*EXERCISE BRIEF*. In the listing below, locate the line containing "camera: 35 degrees right, 0 degrees up" and the line containing "(414, 347) = (499, 319): none -> pink book". Output both of them and every line between, exactly as written, and nothing more.

*RECORD EXCERPTS*.
========================

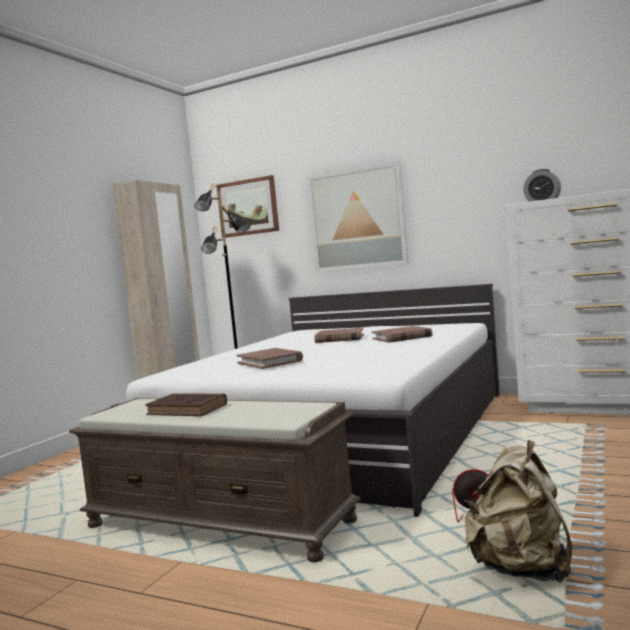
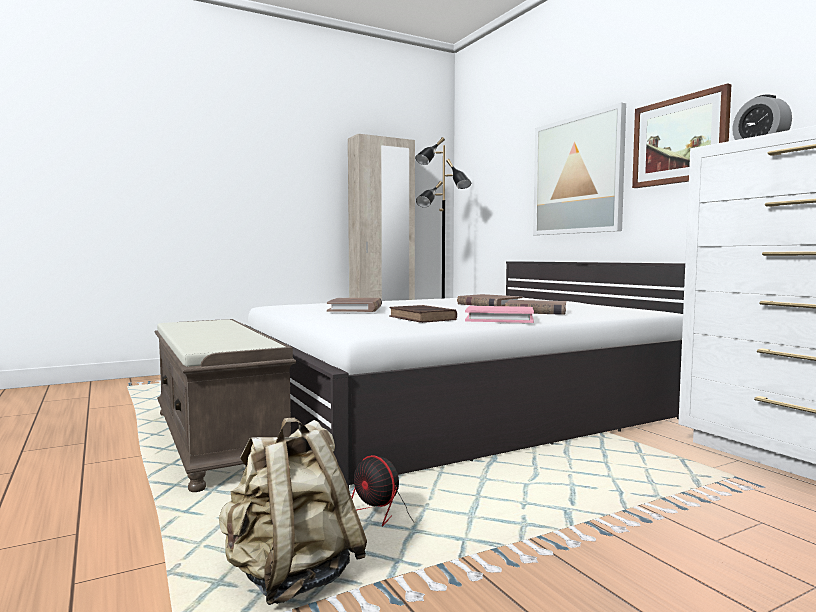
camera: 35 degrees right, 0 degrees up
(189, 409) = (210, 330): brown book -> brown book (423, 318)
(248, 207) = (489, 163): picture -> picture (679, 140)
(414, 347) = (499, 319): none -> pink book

========================

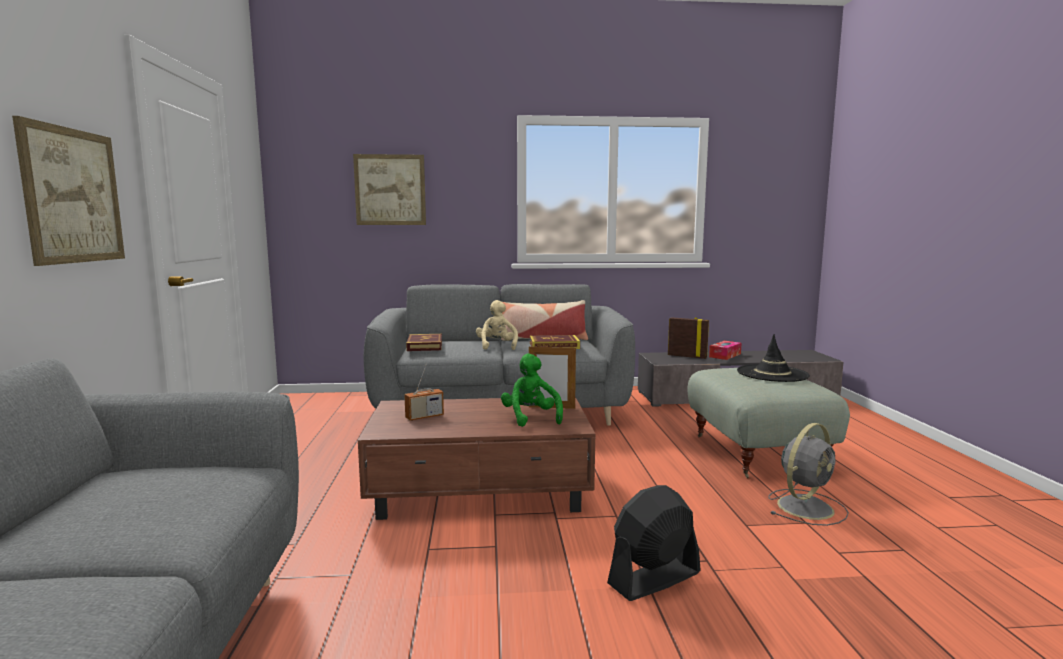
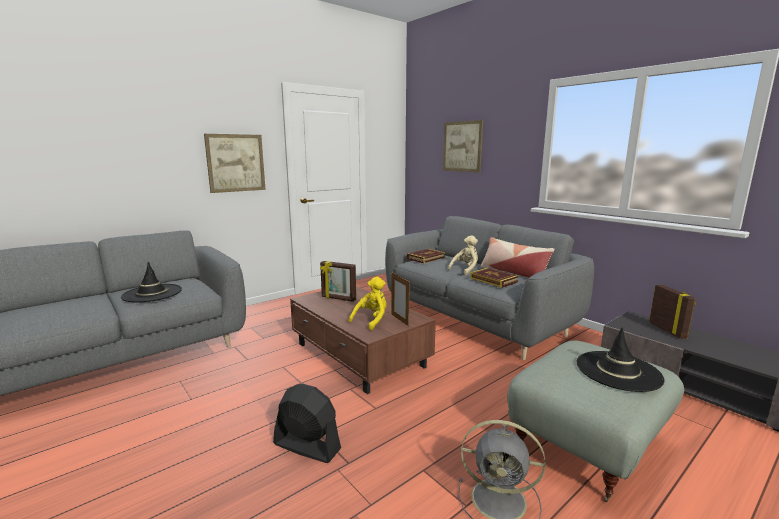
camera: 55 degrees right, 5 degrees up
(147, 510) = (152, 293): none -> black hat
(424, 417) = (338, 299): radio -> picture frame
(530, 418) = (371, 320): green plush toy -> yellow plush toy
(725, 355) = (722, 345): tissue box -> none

========================

*RESULT FOR THIS EXERCISE*.
camera: 35 degrees right, 0 degrees up
(189, 409) = (210, 330): brown book -> brown book (423, 318)
(248, 207) = (489, 163): picture -> picture (679, 140)
(414, 347) = (499, 319): none -> pink book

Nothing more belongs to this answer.